I’m working on a medium-sized protein solubilized in a liponanoparticle. The protein contains a domain which we expect to sit in the membrane (but not span it), entering and exiting on the same leaflet, and a soluble domain. There is a crystal structure of the non-membrane domain, which forms a very distinct trimer of beta-helices containing C3 symmetry. Given the structural information available, is it appropriate to run ab initio refinement with C3 symmetry, or should I stick to C1?
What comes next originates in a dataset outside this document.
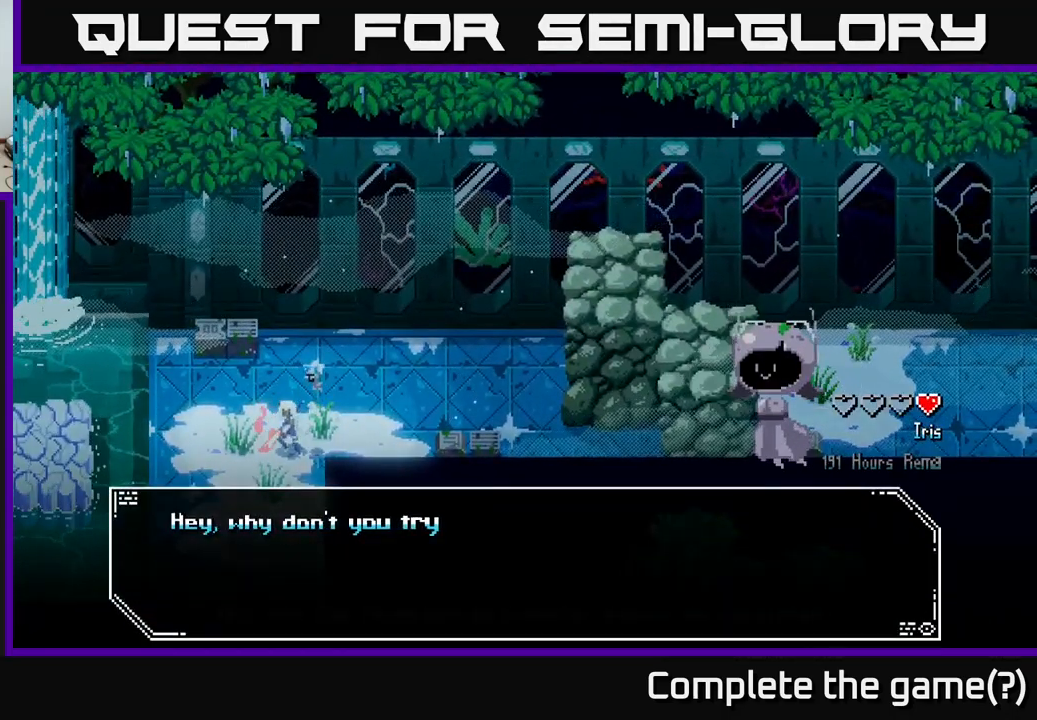
{"buttons": [], "left_stick": "center", "right_stick": "center", "events": [[33, "left_stick", "up"], [83, "left_stick", "center"]]}
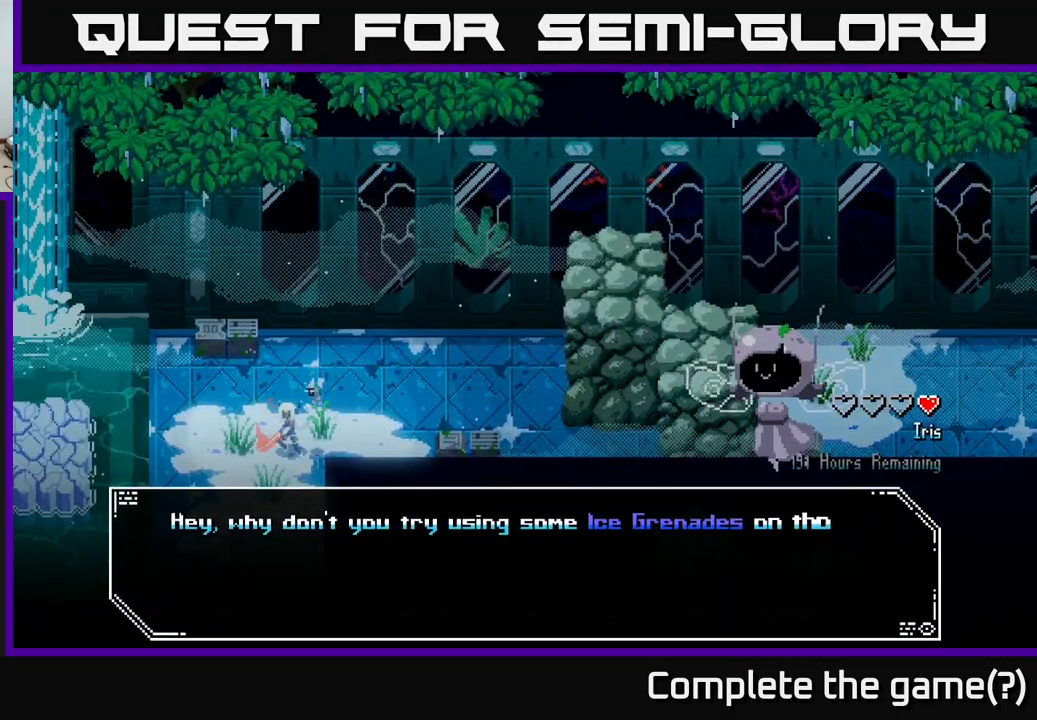
{"buttons": [], "left_stick": "center", "right_stick": "center", "events": []}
I would try both, and if you get a sensible looking model in C3, run a homogeneous refinement in C1 afterwards to confirm the enforced symmetry is real.
Follow up to this,
I’m seeing good results using the following workflow:
- Ab initio (C3 symmetry, 6 classes to look for gross structural differences/bad particles)
- Homogenous/NU-refinment (C3 symmetry, particles from classes that look good and aren’t super different)
- Symmetry expansion
- Particle subtraction using hand-generated masks
- Local refinement (C1)
- Iterate back to 4 if new density pops up
I’m mostly just posting this as a sanity check and to make sure that there aren’t any issues doing particle subtraction from particle sets have been previously symmetry expanded.
Also, is it typical to have to iterate through steps 3-5, similar to how one would process crystallography data? For the non membrane portion of my protein I’m seeing some sidechains and some ligand - super exciting!
I also wanted to ask if it makes sense to mask a single monomer after symmetry refinement? Or each of the discrete domains from the trimer?